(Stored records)
• • • • • • •
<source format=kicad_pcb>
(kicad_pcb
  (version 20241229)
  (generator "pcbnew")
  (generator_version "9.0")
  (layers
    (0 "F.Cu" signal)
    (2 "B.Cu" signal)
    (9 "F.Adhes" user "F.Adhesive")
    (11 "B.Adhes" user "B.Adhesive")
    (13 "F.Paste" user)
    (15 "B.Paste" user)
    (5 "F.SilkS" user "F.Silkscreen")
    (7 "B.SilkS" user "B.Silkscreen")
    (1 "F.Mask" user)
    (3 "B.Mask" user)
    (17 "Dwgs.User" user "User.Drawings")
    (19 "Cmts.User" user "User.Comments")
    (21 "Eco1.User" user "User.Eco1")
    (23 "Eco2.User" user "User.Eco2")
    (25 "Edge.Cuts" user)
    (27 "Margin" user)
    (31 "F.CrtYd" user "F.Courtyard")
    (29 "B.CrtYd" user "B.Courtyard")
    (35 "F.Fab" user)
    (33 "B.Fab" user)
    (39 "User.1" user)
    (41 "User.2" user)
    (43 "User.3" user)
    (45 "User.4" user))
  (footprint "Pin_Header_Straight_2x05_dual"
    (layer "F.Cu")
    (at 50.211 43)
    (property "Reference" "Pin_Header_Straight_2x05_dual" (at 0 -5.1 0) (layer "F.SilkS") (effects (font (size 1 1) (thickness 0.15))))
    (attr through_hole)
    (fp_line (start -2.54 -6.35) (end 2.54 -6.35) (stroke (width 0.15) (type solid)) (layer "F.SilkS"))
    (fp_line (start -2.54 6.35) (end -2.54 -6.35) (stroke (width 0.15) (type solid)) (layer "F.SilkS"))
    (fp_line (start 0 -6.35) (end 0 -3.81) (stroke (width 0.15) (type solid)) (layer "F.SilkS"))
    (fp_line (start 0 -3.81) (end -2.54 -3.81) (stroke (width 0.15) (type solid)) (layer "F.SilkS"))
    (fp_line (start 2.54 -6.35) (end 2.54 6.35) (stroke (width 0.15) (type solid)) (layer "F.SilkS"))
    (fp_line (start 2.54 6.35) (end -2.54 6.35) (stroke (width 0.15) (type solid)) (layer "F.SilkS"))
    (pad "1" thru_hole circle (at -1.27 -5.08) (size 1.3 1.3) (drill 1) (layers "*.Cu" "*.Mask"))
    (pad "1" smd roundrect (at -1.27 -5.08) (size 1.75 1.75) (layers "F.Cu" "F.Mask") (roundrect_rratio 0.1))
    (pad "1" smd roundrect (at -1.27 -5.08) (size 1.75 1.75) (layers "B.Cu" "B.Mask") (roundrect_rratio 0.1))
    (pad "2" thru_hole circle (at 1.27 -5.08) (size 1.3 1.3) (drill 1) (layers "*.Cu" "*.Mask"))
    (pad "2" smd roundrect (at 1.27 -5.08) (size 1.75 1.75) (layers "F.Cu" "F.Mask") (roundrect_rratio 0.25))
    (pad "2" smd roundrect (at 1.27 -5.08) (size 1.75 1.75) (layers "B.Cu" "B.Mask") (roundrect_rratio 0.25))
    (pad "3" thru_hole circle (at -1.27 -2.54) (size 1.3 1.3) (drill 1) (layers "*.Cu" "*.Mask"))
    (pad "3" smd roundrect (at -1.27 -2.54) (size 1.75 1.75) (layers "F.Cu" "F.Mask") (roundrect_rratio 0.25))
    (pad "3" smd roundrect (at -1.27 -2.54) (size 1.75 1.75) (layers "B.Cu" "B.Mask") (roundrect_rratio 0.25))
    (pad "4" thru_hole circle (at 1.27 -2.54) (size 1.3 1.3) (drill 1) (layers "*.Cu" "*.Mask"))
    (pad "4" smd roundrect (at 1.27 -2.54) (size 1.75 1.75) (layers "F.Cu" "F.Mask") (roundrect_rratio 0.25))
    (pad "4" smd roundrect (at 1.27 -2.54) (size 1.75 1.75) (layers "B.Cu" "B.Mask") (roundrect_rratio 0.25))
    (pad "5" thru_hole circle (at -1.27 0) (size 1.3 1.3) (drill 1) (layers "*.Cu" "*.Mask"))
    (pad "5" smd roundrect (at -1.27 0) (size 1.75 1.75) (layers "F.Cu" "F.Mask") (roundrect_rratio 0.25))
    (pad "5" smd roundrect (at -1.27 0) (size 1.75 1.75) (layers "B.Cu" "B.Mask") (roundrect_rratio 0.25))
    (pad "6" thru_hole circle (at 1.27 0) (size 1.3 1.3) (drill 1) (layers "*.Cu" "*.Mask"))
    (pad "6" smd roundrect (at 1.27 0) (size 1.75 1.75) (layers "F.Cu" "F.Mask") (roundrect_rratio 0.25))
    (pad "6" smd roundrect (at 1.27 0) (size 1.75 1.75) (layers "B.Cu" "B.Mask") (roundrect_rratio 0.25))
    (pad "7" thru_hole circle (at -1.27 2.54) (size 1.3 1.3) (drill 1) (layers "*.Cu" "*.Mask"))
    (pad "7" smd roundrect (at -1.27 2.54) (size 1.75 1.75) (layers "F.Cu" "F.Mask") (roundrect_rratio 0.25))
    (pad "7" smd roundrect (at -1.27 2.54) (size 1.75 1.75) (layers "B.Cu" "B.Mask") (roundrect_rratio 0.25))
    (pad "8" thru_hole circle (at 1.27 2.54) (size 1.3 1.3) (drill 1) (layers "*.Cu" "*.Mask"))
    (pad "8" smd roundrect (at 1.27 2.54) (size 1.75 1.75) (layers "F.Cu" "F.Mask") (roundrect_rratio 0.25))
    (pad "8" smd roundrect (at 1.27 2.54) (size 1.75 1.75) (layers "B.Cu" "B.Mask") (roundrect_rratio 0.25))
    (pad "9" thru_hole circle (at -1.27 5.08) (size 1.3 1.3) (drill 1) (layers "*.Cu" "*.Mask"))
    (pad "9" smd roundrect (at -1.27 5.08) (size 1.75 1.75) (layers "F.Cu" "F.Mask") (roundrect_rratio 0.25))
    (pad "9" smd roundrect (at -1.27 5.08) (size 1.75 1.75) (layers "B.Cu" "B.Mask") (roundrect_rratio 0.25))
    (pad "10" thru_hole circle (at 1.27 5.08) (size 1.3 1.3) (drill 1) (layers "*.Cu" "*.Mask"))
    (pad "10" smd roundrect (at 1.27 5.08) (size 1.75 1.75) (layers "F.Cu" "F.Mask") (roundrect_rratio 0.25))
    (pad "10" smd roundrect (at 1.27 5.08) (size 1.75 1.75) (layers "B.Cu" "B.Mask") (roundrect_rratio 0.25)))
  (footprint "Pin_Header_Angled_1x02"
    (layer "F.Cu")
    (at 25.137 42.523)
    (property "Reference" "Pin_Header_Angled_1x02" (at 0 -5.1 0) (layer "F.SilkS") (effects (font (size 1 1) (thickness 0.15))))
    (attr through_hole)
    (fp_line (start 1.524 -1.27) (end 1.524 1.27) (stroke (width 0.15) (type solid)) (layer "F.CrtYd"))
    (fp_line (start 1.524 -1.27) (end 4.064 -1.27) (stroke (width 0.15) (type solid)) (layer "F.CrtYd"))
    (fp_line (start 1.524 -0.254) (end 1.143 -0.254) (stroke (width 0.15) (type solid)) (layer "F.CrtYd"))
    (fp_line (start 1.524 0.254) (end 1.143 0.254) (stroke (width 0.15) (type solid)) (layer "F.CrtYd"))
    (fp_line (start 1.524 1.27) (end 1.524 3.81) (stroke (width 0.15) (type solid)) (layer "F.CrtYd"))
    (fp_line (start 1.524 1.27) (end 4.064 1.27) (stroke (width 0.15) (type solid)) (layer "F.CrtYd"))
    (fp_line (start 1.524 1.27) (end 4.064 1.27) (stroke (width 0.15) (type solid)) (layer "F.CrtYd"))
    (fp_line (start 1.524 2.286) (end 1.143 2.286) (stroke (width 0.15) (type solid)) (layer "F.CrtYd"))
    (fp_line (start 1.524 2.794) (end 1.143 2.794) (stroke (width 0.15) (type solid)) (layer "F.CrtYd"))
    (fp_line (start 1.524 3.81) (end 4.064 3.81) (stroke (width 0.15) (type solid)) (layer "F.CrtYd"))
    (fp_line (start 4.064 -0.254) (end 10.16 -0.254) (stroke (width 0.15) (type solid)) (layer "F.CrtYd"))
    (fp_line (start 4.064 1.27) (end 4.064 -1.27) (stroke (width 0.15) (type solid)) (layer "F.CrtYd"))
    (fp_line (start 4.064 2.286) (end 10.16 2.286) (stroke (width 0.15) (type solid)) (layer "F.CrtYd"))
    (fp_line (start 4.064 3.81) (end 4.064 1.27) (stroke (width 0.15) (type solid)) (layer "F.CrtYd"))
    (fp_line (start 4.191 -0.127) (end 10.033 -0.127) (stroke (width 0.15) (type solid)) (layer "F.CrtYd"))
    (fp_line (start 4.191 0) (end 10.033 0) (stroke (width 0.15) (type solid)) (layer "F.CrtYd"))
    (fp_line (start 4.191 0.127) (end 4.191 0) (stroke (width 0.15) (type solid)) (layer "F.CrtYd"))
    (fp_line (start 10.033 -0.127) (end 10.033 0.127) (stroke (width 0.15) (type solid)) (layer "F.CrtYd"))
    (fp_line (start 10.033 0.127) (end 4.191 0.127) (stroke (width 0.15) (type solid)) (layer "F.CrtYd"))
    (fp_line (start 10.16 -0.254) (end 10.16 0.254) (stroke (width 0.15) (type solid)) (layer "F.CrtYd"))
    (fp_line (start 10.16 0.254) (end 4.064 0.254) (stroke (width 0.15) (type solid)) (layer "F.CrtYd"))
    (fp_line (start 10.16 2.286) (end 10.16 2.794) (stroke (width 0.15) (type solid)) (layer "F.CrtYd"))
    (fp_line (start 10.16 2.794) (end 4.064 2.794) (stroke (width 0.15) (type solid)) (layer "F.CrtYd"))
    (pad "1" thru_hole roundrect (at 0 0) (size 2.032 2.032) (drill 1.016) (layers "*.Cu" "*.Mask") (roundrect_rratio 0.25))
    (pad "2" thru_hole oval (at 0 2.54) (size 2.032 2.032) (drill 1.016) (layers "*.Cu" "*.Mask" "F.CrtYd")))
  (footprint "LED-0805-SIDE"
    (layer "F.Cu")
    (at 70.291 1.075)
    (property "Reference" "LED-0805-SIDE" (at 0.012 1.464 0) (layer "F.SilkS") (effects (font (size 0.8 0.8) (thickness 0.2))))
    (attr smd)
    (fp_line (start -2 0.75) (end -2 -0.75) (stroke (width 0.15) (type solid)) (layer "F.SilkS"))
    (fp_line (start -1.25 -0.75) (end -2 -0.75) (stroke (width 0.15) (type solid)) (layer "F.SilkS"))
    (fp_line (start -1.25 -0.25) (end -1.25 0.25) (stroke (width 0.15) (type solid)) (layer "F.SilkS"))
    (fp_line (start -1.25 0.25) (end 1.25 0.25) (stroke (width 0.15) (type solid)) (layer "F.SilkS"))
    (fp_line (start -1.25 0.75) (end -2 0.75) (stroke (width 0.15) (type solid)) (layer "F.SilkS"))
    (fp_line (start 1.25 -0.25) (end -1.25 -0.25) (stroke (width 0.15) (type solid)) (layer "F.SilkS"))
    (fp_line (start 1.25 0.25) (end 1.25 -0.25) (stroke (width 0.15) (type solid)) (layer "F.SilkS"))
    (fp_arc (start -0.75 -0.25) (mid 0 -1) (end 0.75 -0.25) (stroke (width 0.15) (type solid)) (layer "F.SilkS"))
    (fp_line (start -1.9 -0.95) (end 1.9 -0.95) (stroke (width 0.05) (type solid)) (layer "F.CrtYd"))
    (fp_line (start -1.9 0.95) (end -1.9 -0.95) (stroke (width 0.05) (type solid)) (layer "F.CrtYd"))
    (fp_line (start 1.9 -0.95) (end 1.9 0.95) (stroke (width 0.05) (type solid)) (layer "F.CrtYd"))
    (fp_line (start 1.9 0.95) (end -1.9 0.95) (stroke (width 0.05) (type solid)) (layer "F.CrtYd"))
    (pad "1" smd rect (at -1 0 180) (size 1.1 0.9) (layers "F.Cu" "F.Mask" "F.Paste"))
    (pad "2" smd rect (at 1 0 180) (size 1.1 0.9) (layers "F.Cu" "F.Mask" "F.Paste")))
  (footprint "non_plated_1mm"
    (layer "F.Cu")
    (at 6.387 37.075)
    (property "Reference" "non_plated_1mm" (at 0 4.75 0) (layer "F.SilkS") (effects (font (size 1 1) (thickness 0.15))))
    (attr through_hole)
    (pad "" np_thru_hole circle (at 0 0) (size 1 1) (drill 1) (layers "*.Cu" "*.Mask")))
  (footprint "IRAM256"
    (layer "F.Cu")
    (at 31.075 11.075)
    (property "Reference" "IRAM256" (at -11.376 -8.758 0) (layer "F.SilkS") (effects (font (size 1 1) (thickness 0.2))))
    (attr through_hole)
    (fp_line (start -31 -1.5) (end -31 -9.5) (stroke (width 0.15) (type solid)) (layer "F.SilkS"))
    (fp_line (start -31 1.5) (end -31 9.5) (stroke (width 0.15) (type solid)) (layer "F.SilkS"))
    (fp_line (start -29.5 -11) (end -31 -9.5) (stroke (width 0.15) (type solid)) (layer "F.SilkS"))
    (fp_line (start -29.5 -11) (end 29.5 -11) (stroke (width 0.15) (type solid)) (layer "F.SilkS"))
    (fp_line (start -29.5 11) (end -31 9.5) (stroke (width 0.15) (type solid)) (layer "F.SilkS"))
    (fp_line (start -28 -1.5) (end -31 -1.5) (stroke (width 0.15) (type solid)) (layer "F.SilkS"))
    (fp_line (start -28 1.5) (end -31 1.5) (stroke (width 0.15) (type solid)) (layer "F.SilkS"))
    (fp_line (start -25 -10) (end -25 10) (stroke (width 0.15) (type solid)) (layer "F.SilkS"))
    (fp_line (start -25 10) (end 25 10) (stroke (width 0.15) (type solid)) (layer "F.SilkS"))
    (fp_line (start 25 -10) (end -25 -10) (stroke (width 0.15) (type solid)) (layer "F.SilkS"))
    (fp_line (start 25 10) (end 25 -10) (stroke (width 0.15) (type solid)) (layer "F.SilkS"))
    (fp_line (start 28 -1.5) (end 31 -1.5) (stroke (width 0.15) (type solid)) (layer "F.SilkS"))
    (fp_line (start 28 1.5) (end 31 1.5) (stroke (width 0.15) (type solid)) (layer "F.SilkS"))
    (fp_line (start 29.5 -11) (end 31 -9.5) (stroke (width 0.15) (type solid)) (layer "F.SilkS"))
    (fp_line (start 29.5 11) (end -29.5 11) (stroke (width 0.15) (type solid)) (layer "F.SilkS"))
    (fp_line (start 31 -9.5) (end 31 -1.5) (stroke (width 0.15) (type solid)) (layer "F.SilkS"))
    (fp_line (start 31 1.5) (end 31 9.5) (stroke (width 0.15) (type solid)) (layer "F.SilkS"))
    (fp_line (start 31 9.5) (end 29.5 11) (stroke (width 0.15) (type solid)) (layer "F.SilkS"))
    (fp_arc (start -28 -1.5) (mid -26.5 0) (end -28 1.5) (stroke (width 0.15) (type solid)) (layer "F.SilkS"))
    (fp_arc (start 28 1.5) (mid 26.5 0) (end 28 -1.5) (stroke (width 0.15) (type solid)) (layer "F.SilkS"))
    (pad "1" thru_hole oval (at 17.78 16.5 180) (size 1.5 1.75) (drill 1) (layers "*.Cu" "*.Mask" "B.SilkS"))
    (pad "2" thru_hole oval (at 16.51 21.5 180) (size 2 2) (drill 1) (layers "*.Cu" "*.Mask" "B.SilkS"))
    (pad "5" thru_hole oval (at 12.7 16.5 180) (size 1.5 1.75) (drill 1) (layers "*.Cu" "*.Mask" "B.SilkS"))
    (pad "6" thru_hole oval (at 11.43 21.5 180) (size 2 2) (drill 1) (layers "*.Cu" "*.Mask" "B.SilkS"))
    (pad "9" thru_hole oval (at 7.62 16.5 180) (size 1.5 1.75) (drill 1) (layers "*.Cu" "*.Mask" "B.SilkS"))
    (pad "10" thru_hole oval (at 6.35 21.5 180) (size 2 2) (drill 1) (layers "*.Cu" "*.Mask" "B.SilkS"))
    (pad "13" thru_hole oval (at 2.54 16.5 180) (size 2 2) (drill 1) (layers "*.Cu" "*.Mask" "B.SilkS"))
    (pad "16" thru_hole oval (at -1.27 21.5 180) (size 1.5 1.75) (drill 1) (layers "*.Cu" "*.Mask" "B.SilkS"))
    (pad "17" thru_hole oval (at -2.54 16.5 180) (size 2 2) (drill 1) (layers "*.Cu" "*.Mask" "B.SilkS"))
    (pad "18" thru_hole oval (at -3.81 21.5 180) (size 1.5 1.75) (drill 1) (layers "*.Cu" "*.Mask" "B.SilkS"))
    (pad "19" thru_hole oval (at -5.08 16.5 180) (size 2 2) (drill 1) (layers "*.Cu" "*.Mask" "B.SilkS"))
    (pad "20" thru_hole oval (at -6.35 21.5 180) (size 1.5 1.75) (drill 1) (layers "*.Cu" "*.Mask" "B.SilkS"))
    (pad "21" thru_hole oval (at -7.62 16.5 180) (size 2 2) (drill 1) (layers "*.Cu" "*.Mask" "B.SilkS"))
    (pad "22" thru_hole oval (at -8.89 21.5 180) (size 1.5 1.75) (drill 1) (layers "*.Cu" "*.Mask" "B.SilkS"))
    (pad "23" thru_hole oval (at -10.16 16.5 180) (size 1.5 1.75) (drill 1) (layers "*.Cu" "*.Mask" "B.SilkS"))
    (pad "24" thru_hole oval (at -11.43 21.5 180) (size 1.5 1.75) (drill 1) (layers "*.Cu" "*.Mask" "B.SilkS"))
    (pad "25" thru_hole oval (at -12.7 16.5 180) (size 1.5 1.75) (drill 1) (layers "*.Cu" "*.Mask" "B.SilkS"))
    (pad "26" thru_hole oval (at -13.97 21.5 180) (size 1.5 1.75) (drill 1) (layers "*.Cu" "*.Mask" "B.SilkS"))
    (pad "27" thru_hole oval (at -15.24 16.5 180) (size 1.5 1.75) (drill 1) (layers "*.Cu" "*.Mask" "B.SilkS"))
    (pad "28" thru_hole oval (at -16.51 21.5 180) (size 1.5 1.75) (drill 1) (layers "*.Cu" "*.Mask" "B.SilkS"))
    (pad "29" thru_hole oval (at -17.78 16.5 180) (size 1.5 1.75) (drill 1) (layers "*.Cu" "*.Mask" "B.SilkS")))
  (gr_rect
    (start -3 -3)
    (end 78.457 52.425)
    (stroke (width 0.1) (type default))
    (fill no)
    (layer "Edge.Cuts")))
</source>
• • • • • • •
**Task:** Copy the records above exactly, beginning at the line that contains "(fp_line (start 4.064 -0.254)" and stopping after the line that contains "(fp_line (start 4.064 1.27)".

**Completed task:**
    (fp_line (start 4.064 -0.254) (end 10.16 -0.254) (stroke (width 0.15) (type solid)) (layer "F.CrtYd"))
    (fp_line (start 4.064 1.27) (end 4.064 -1.27) (stroke (width 0.15) (type solid)) (layer "F.CrtYd"))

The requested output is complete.